From this paper page 514-515, we have known that
$$\eta_2(s,2)=\frac{1}{\Gamma(s)}\int_{0}^\infty\frac{x^{s-1}e^{-2x}}{(1+e^{-x})^2}dx $$ , where $\displaystyle\eta_2(s,2)=\sum_{n=1}^\infty\sum_{k=1}^\infty\frac{(-1)^{n+k}}{(n+k)^s}$.

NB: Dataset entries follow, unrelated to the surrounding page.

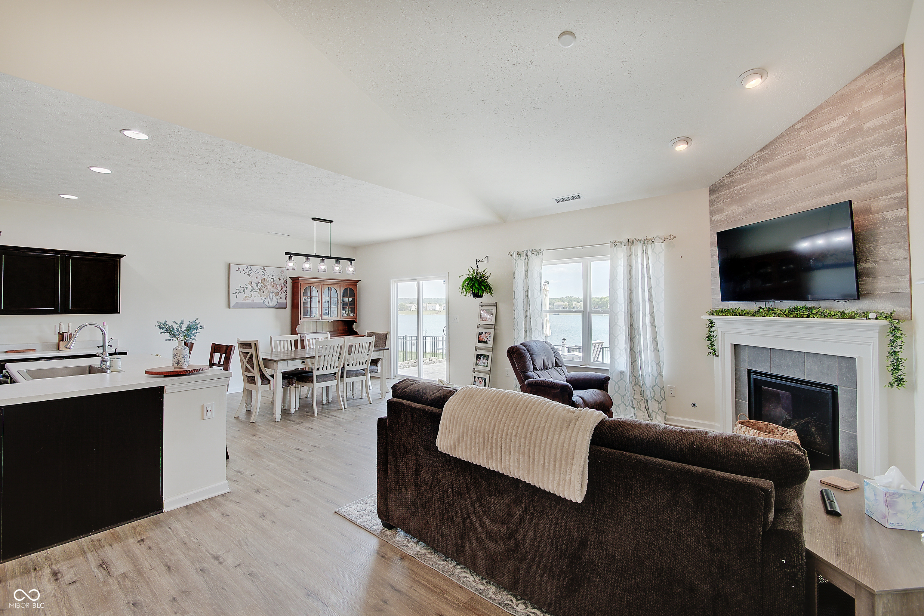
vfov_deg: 77.3
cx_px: 462
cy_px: 308
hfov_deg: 100.4
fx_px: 385
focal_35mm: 15
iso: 100
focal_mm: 10
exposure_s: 1/10
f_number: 9
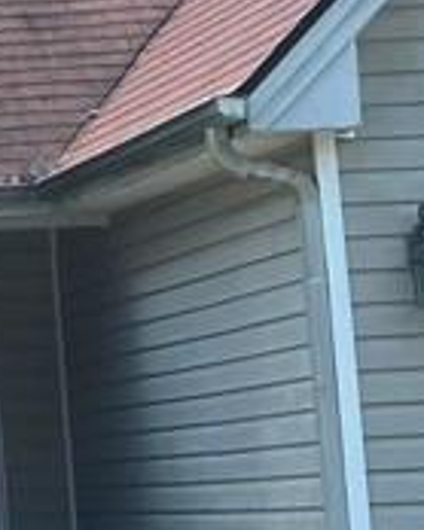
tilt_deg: +8.6
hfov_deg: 5.4
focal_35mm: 276
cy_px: -73
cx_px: -705
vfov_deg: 7.0
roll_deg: +2.3
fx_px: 4333
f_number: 1.78
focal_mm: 6.86
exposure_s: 1/1721
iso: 80
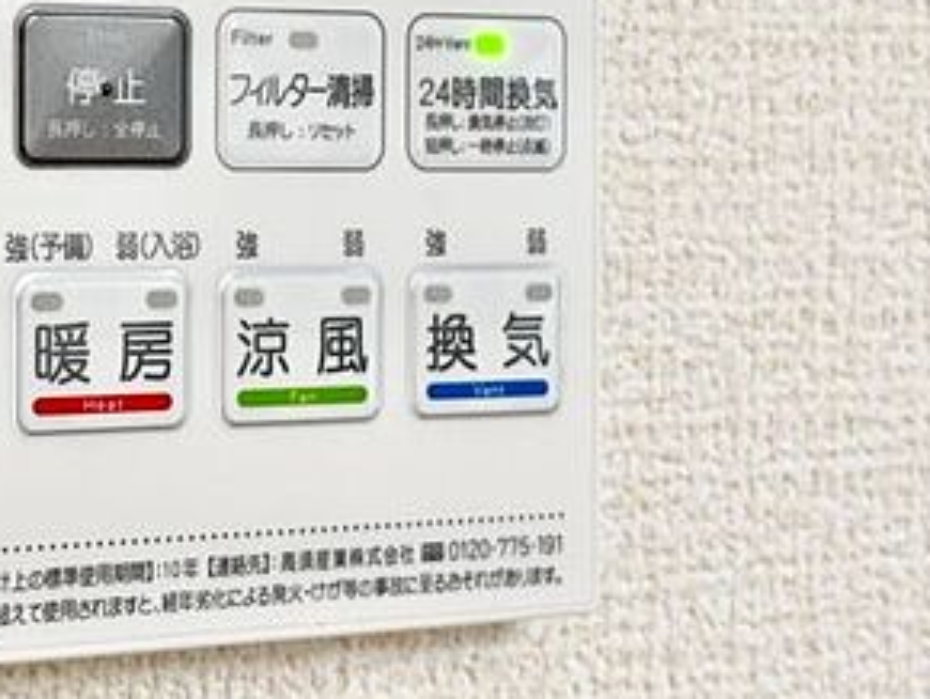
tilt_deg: +1.6
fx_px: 2985
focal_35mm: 111
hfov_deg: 17.4
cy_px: 88
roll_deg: +0.5
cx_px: 48
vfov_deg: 13.3
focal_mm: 5.96
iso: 80
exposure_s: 1/50
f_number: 1.6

By differentiating both sides with respect to $s$, we will get
$$-\sum_{n=1}^\infty\sum_{k=1}^\infty\frac{(-1)^{n+k}\ln(n+k)}{(n+k)^s}=\frac{1}{\Gamma(s)}\int_{0}^\infty\frac{x^{s-1}e^{-2x}\ln{x}}{(1+e^{-x})^2}dx-\frac{\Gamma'(s)}{(\Gamma(s))^2}\int_{0}^\infty\frac{x^{s-1}e^{-2x}}{(1+e^{-x})^2}dx$$ Then substitute $s=2$ : $$-\sum_{n=1}^\infty\sum_{k=1}^\infty\frac{(-1)^{n+k}\ln(n+k)}{(n+k)^2}=\int_{0}^\infty\frac{xe^{-2x}\ln{x}}{(1+e^{-x})^2}dx-(1-\gamma)(\frac{\pi^2}{12}-\ln2)$$ How to evaluate $\displaystyle\int_{0}^\infty\frac{xe^{-2x}\ln{x}}{(1+e^{-x})^2}dx$ ?
Thank in advances.